Instruction: Could you report every line of the listing below that holds the word "Schutz"?

Given data:
########

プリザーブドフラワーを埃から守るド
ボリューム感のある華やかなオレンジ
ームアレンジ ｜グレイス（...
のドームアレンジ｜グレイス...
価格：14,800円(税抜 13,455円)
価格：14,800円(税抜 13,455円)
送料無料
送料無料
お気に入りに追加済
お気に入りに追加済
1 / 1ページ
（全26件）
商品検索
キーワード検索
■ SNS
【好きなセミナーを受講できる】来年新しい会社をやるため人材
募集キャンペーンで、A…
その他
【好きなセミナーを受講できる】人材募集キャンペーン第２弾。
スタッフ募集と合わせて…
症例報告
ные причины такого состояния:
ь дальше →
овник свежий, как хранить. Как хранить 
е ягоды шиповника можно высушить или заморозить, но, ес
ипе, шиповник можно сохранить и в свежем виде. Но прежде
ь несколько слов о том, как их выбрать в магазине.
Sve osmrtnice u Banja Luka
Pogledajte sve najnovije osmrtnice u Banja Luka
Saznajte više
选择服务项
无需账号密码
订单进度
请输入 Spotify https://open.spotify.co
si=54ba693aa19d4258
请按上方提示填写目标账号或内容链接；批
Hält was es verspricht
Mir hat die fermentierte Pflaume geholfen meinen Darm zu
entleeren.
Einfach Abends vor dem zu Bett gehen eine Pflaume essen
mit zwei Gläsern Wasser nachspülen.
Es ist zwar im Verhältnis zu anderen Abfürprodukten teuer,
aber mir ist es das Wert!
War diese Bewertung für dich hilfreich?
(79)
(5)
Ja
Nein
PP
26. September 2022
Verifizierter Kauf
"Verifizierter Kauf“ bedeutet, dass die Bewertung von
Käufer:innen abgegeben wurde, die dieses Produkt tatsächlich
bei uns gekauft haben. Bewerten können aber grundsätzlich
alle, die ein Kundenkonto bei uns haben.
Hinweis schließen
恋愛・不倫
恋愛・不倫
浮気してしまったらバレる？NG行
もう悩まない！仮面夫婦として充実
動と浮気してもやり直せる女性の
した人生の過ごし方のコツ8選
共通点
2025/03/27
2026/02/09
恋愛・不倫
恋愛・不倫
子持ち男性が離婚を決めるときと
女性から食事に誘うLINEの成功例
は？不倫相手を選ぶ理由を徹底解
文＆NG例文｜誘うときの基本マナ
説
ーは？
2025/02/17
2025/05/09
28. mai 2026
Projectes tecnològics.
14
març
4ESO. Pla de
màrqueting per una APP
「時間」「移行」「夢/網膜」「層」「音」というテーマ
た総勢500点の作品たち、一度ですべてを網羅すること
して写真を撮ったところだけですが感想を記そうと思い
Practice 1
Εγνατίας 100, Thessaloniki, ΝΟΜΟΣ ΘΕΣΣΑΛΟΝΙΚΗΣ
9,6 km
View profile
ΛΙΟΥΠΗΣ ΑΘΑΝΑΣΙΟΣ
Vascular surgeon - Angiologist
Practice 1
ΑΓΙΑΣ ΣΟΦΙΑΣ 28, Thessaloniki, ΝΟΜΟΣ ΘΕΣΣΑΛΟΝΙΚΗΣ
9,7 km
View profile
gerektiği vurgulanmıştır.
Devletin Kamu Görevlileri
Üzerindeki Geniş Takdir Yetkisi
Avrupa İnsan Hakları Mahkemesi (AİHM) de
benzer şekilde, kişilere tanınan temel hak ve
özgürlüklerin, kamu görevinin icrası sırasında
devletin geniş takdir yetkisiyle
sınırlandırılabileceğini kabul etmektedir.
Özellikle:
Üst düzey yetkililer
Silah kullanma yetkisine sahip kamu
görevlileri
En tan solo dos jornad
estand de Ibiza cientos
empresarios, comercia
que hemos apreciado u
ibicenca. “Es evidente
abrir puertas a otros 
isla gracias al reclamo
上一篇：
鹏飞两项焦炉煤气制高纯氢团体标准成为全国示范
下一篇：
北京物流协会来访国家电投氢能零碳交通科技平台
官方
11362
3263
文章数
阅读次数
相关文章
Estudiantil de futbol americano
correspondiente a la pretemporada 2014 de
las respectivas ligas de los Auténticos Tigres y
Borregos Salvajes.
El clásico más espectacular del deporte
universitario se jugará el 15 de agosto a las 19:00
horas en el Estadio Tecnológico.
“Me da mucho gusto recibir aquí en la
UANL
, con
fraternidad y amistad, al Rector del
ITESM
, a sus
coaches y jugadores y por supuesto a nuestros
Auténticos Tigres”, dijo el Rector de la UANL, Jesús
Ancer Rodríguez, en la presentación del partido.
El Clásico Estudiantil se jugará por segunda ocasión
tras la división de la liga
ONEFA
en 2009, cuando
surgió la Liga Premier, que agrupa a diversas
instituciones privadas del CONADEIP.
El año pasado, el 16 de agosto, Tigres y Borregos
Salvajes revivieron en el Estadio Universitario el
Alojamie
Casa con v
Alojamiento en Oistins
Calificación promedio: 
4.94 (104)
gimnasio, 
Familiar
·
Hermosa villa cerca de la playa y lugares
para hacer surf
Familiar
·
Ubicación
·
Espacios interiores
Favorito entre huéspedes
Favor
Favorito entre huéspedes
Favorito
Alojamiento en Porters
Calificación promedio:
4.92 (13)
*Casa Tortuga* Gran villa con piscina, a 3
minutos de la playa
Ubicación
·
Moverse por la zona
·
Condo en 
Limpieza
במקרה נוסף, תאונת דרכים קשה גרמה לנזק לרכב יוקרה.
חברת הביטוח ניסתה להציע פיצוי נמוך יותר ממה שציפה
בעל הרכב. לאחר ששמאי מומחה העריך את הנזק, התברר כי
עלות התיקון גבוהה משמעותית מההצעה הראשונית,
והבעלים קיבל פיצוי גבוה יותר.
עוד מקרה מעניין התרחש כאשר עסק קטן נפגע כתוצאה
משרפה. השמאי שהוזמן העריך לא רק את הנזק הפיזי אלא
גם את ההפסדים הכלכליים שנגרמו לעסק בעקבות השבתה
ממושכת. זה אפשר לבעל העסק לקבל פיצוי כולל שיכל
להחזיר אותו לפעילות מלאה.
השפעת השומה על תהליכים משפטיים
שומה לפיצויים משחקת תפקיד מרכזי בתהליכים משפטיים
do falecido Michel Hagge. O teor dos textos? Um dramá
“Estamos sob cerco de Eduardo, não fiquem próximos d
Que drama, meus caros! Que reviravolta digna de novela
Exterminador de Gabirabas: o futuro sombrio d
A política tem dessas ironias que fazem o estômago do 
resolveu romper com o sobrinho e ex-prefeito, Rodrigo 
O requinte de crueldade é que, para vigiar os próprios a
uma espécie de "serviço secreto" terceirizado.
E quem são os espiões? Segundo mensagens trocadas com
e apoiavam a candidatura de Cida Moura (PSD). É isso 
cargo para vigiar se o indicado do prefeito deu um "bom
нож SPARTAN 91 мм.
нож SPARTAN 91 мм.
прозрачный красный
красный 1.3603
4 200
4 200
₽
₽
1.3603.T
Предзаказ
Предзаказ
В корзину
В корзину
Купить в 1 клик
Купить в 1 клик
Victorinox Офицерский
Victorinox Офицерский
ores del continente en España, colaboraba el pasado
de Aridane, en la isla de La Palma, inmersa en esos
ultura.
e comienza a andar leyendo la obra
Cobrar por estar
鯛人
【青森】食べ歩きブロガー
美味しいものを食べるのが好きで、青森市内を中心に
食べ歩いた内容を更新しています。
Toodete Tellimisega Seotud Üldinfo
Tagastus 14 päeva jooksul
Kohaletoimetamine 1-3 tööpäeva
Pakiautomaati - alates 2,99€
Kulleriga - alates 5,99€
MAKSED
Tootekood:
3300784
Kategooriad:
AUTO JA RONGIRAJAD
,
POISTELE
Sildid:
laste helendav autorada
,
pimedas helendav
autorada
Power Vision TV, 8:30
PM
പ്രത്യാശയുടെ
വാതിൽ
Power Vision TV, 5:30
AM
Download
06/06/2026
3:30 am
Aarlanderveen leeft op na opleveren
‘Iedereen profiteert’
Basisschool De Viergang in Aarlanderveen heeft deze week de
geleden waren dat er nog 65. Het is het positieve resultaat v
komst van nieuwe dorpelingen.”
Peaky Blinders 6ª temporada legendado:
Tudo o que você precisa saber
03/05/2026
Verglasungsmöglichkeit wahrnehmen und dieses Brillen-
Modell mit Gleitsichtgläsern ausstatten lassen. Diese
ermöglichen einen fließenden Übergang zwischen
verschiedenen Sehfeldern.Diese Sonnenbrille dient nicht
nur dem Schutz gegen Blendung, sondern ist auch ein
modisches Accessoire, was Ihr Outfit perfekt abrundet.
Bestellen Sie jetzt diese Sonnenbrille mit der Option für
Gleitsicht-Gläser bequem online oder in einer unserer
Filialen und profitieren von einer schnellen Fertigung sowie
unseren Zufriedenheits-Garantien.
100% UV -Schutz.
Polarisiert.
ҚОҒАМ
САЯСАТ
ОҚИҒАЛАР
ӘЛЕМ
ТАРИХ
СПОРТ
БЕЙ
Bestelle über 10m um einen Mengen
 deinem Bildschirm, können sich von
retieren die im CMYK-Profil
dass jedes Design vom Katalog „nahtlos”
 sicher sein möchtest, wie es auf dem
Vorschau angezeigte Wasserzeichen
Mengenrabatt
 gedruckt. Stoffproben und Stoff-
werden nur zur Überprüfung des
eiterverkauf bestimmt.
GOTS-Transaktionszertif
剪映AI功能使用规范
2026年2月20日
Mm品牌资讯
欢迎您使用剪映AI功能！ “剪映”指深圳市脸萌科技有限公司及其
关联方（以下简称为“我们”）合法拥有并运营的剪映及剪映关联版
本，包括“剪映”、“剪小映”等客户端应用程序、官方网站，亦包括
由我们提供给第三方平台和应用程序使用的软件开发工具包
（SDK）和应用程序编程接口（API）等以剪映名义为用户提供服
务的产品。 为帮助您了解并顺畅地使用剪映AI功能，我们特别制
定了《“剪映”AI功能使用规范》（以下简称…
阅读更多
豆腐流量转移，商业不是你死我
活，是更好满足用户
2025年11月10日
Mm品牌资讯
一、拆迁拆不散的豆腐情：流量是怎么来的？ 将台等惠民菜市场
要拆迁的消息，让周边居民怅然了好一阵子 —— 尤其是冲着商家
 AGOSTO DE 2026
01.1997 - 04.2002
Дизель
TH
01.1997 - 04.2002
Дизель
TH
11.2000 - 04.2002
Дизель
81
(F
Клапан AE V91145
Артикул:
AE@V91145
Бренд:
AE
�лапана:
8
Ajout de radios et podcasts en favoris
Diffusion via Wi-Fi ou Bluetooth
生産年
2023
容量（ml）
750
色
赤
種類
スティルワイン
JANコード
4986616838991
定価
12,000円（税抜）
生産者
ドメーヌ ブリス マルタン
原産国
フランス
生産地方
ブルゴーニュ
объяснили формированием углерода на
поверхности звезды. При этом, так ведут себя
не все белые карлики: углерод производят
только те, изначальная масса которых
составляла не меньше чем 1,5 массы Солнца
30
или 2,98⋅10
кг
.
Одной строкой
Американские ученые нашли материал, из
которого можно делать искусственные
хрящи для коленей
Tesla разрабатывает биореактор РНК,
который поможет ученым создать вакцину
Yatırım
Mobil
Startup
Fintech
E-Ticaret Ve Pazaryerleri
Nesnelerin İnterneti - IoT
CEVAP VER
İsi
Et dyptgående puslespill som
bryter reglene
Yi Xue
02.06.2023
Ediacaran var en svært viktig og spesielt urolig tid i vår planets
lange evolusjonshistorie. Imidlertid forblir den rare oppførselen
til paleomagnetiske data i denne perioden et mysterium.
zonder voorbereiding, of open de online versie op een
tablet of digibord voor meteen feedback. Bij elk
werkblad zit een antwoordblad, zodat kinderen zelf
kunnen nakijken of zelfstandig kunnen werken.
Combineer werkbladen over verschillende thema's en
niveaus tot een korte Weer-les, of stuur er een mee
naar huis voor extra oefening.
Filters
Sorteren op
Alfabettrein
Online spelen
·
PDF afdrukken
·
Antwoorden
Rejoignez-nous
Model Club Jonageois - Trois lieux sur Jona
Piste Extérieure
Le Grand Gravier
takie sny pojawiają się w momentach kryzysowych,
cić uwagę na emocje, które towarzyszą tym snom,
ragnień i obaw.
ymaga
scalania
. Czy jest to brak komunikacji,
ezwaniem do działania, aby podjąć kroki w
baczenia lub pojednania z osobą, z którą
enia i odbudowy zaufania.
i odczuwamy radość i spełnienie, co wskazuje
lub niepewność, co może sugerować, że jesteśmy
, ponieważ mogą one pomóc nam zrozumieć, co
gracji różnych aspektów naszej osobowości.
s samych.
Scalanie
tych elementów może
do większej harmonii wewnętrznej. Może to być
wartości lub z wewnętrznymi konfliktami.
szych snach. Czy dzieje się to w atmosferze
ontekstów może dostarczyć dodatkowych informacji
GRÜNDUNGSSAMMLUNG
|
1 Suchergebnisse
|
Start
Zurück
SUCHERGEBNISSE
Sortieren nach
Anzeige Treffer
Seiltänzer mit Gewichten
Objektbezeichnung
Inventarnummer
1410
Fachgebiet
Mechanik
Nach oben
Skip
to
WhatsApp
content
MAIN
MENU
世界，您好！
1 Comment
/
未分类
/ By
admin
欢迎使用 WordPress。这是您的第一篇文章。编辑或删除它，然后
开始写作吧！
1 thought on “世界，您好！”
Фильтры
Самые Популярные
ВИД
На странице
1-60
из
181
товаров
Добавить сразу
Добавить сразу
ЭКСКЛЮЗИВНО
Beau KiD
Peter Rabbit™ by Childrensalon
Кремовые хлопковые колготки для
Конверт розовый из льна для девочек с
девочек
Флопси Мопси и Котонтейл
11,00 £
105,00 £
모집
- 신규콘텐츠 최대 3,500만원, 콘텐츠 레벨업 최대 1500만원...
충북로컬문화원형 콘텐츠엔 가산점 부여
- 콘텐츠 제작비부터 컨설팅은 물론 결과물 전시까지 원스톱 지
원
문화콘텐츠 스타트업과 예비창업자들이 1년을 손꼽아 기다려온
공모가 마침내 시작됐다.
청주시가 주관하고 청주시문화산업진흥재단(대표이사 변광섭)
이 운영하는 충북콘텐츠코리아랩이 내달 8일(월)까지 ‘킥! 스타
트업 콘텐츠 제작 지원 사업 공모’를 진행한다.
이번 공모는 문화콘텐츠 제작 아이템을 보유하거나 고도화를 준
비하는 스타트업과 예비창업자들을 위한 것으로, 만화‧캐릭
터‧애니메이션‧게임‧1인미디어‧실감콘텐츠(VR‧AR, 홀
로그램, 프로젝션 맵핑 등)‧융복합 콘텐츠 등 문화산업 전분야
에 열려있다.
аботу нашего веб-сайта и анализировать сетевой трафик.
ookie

########

Solution to the problem:
nur dem Schutz gegen Blendung, sondern ist auch ein
100% UV -Schutz.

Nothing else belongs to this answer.